Optimizing laser induced nonlinear optical, dielectric and microscopic traits of copper sulfate crystal by glycine for photonic device applications

Novel investigation reports mono crystal growth of pristine and glycine (C2H5NO2) doped copper sulfate (CS) by slow solvent evaporation method. The structural analysis has been performed by single crystal X-ray diffraction technique. The presence of various chemical components has been qualitatively established by energy dispersive spectroscopy. The UV-visible spectroscopy has been employed within 200-1000 nm to evaluate the rise in optical transmittance of CS crystal due to glycine. Influence of glycine on third order nonlinear optical response of CS crystal has been examined at 632.8 nm by means of He-Ne laser assisted Z-scan technique. The laser induced surface damage tolerance limit of pure and glycine doped CS crystal has been comparatively investigated at 1064 nm.

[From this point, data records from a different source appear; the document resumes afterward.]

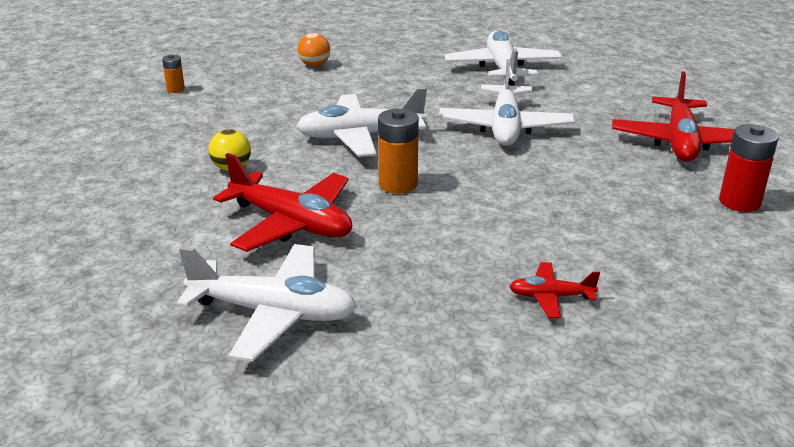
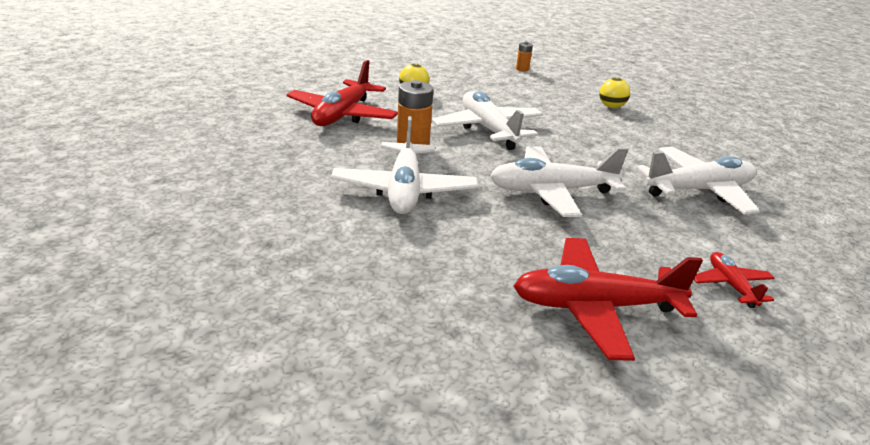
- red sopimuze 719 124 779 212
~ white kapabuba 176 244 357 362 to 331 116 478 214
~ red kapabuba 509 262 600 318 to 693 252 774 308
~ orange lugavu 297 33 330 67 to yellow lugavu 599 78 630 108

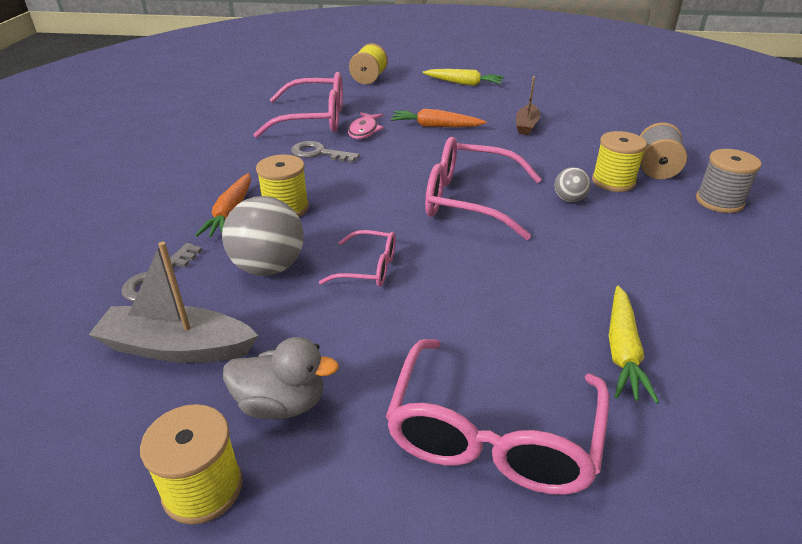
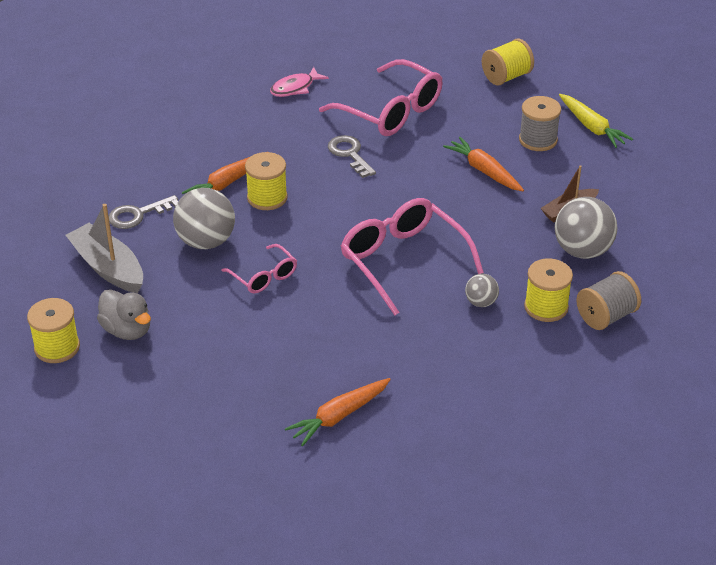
- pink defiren 386 339 609 495
+ grey lugavu 555 197 617 259
~ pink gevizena 348 112 384 139 to 270 67 329 97
~ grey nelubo 696 149 762 213 to 519 96 561 151
~ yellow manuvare 609 286 659 404 to orange manuvare 285 378 391 446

The impact of glycine and temperature on dielectric traits of CS crystal has been investigated by means of dielectric studies. A comparative etching analysis has been done to investigate surface attributes of pure and glycine doped CS crystal.

Automated summary

The novel investigation focuses on the mono crystal growth of pristine and glycine doped copper sulfate using the slow solvent evaporation method. Various techniques including X-ray diffraction, energy dispersive spectroscopy, UV-visible spectroscopy, Z-scan technique, dielectric studies, and etching analysis were employed to analyze the structural, chemical, optical, nonlinear optical, surface damage tolerance, and dielectric properties of the crystals.